↓

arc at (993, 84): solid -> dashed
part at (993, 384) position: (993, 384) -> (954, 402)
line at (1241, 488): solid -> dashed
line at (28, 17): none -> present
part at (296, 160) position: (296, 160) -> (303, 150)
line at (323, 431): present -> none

↑
↓

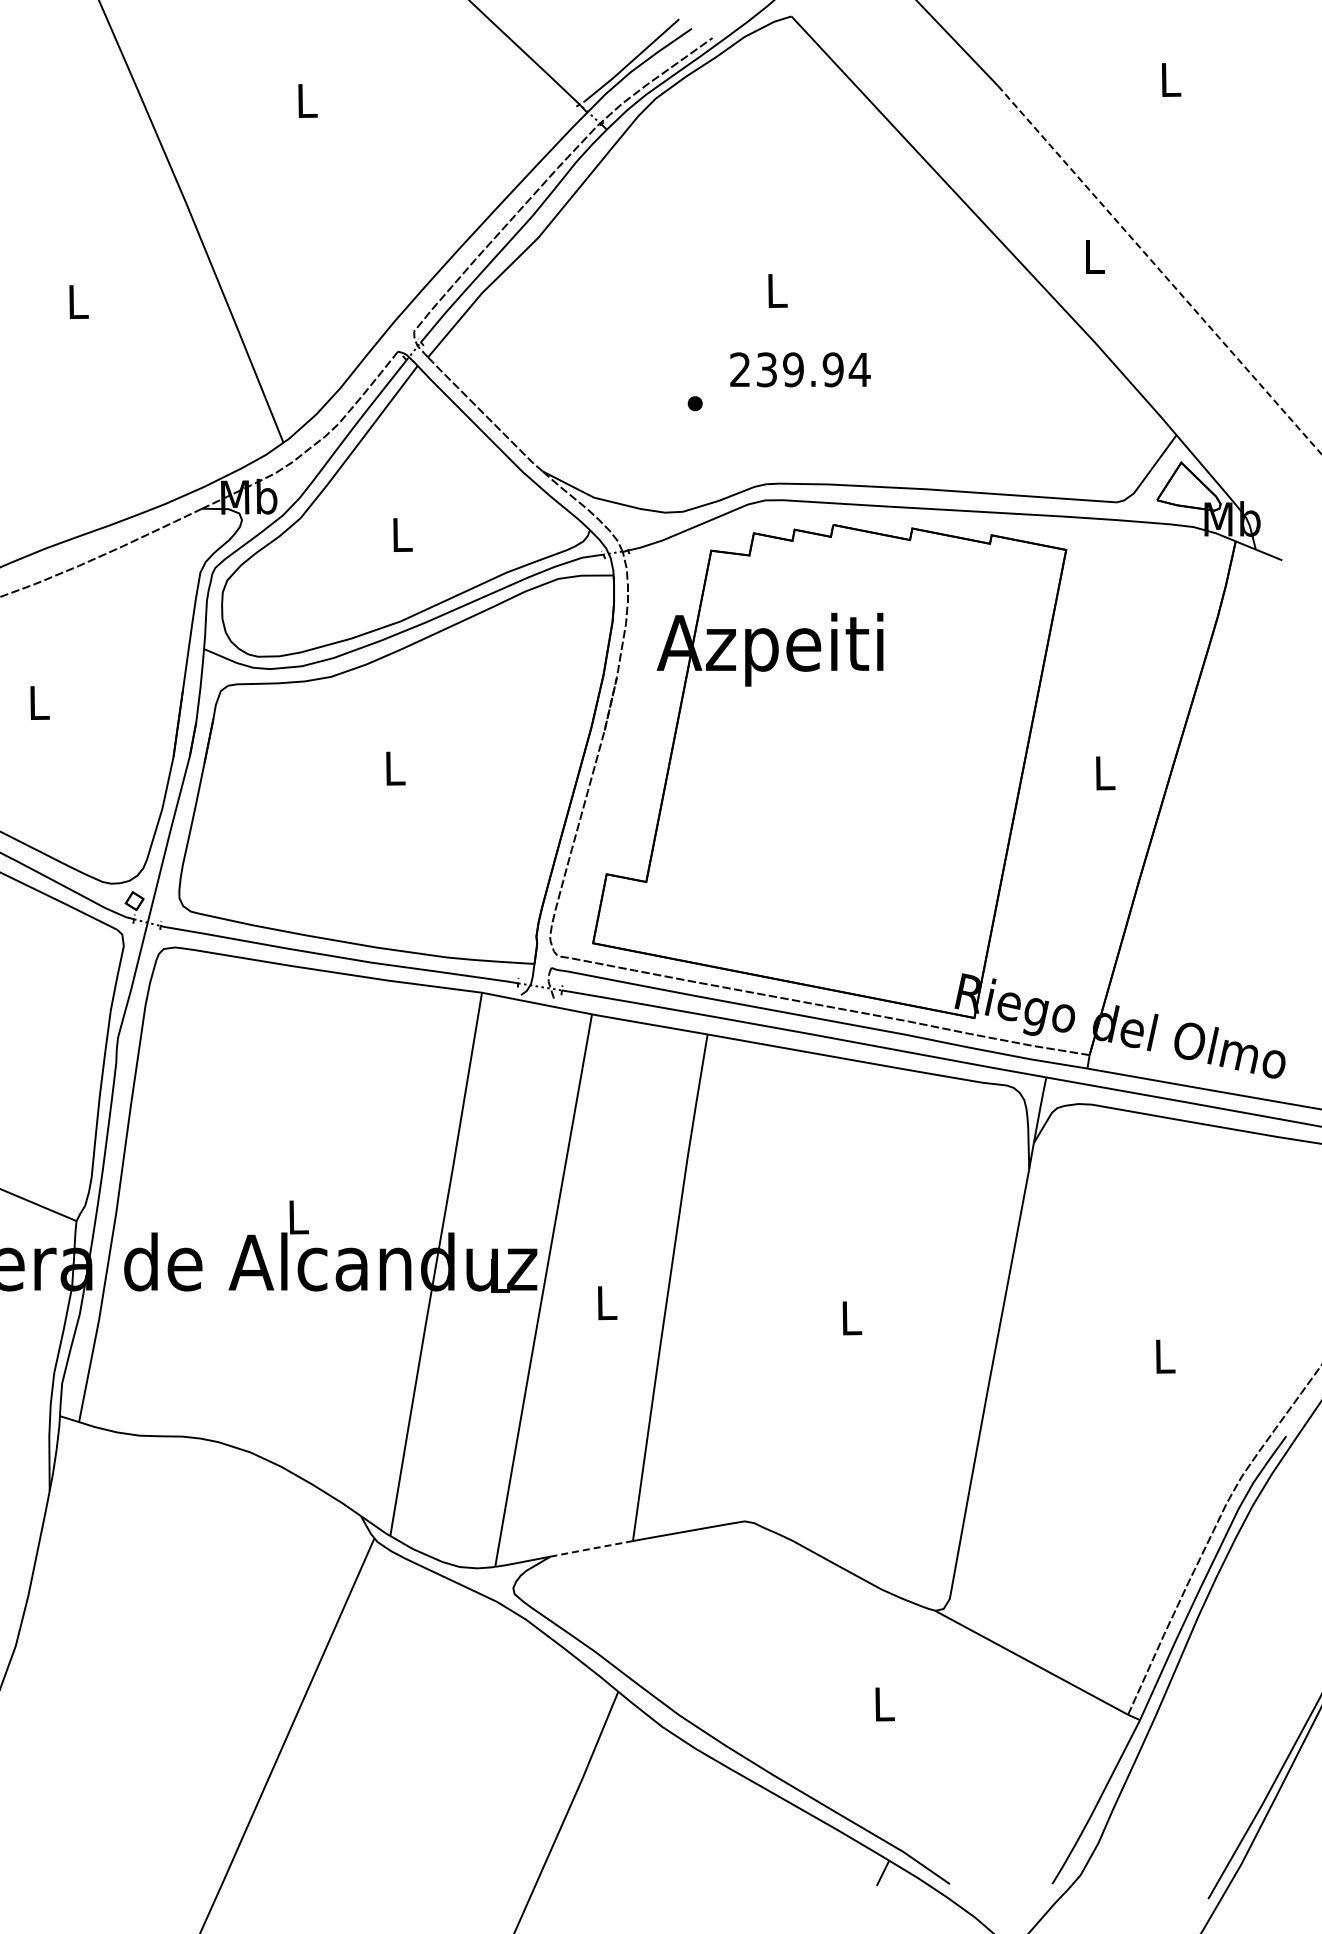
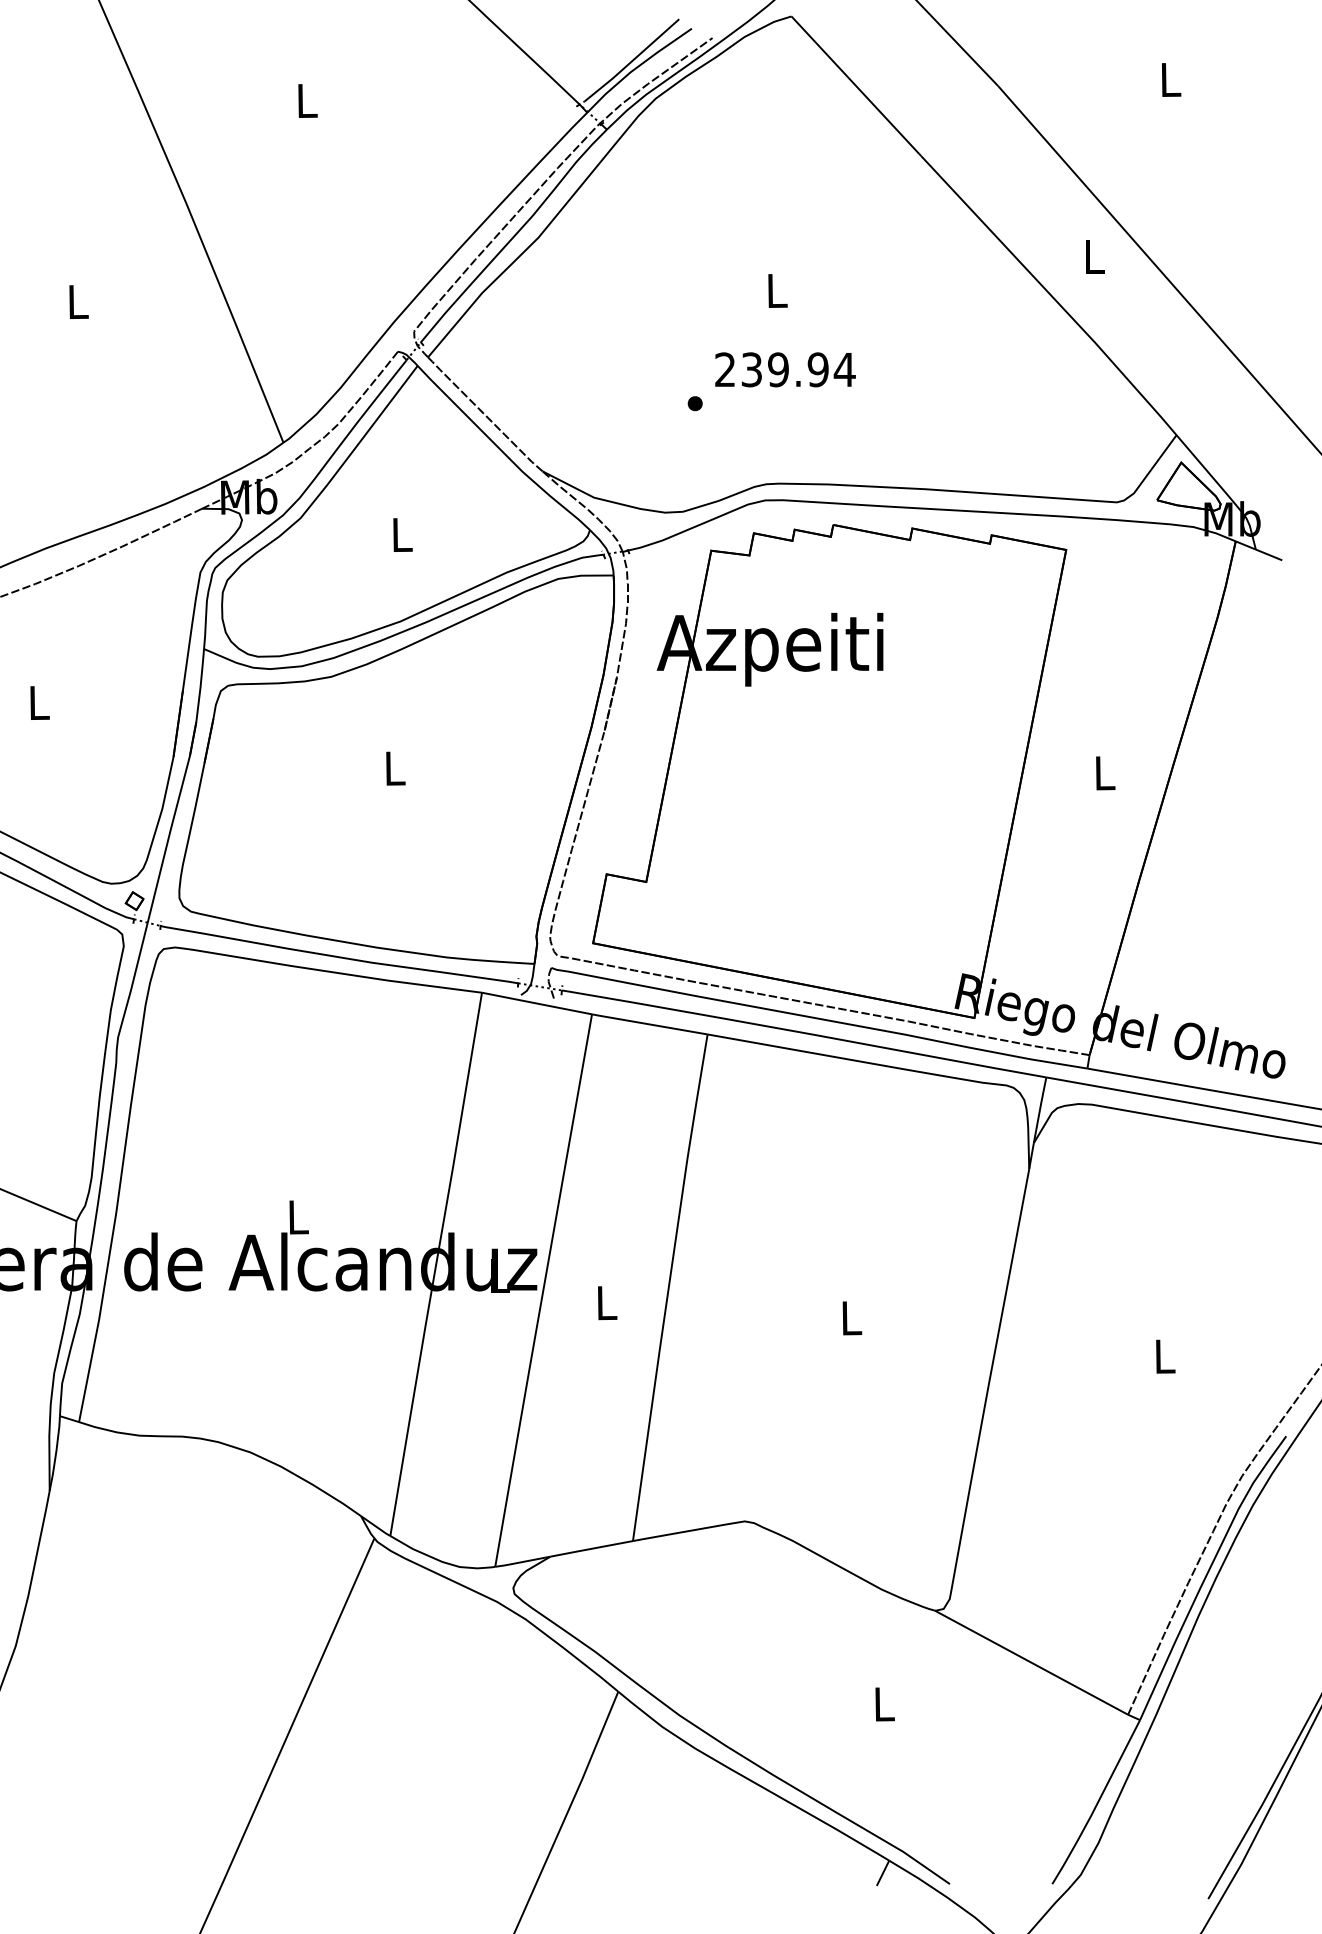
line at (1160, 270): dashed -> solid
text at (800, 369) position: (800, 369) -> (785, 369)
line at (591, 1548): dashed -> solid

↑
↓

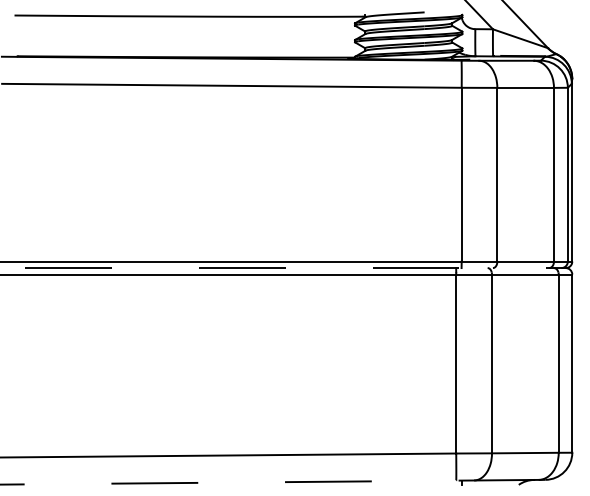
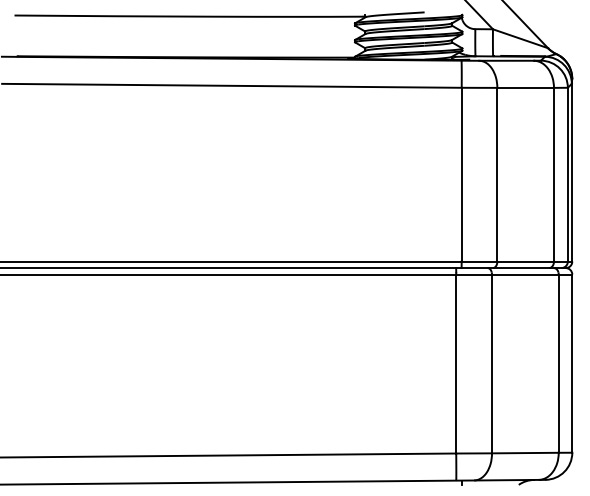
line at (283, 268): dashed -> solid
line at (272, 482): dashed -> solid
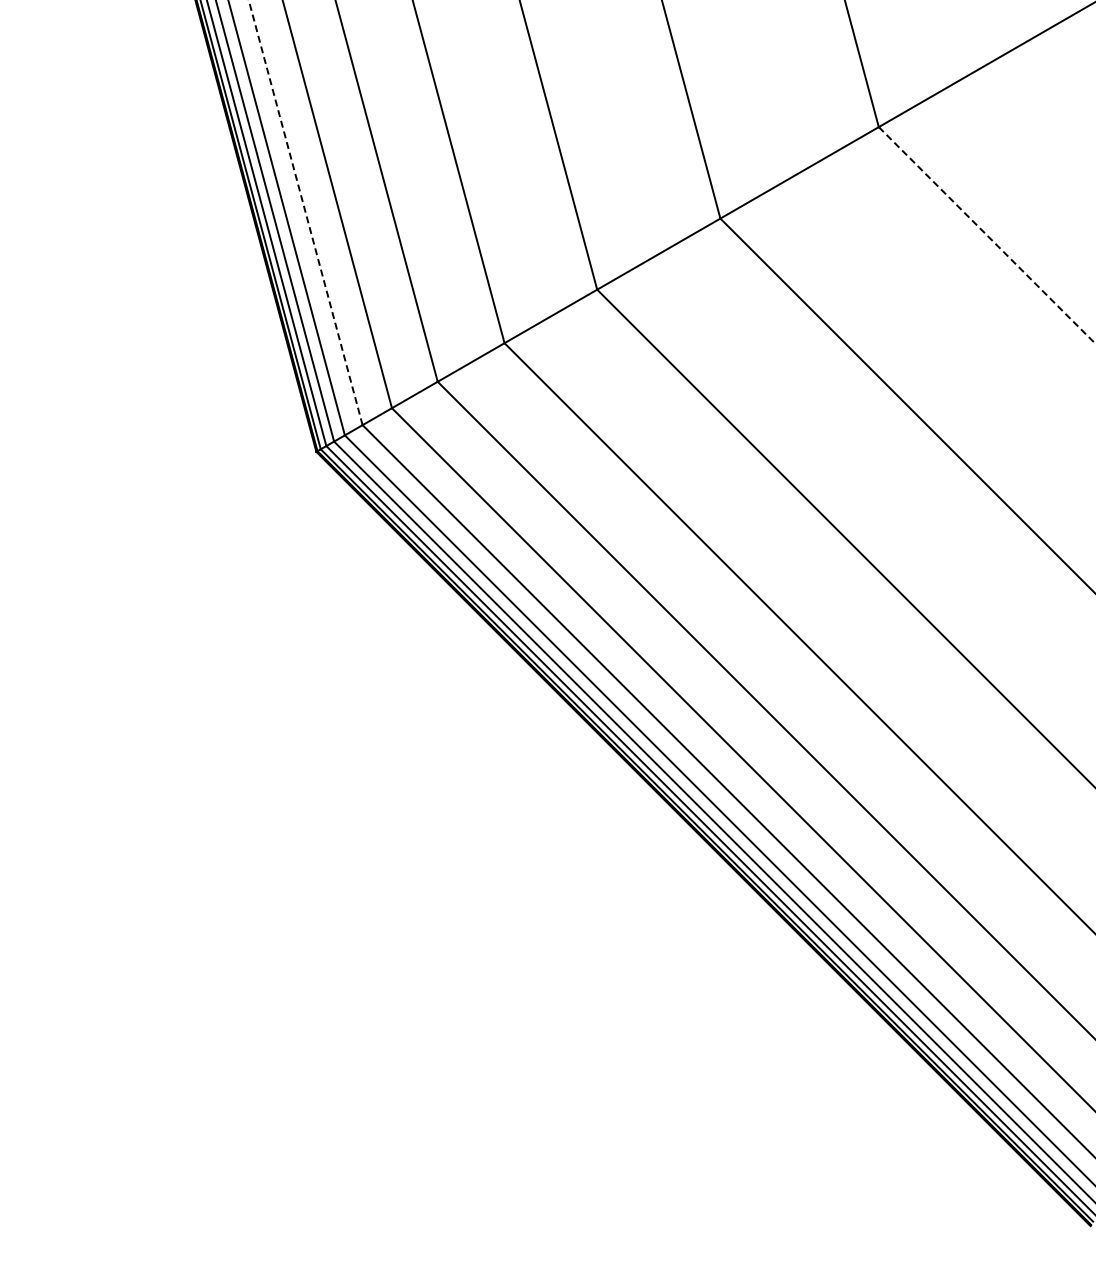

↑

## Direction
Can you render the lines starting at the one containing "line at (1160, 270): dashed -> solid" and ending at the one containing "line at (591, 1548): dashed -> solid" as a numbered list, leaving out any blank lines?

## Expected answer
1. line at (1160, 270): dashed -> solid
2. text at (800, 369) position: (800, 369) -> (785, 369)
3. line at (591, 1548): dashed -> solid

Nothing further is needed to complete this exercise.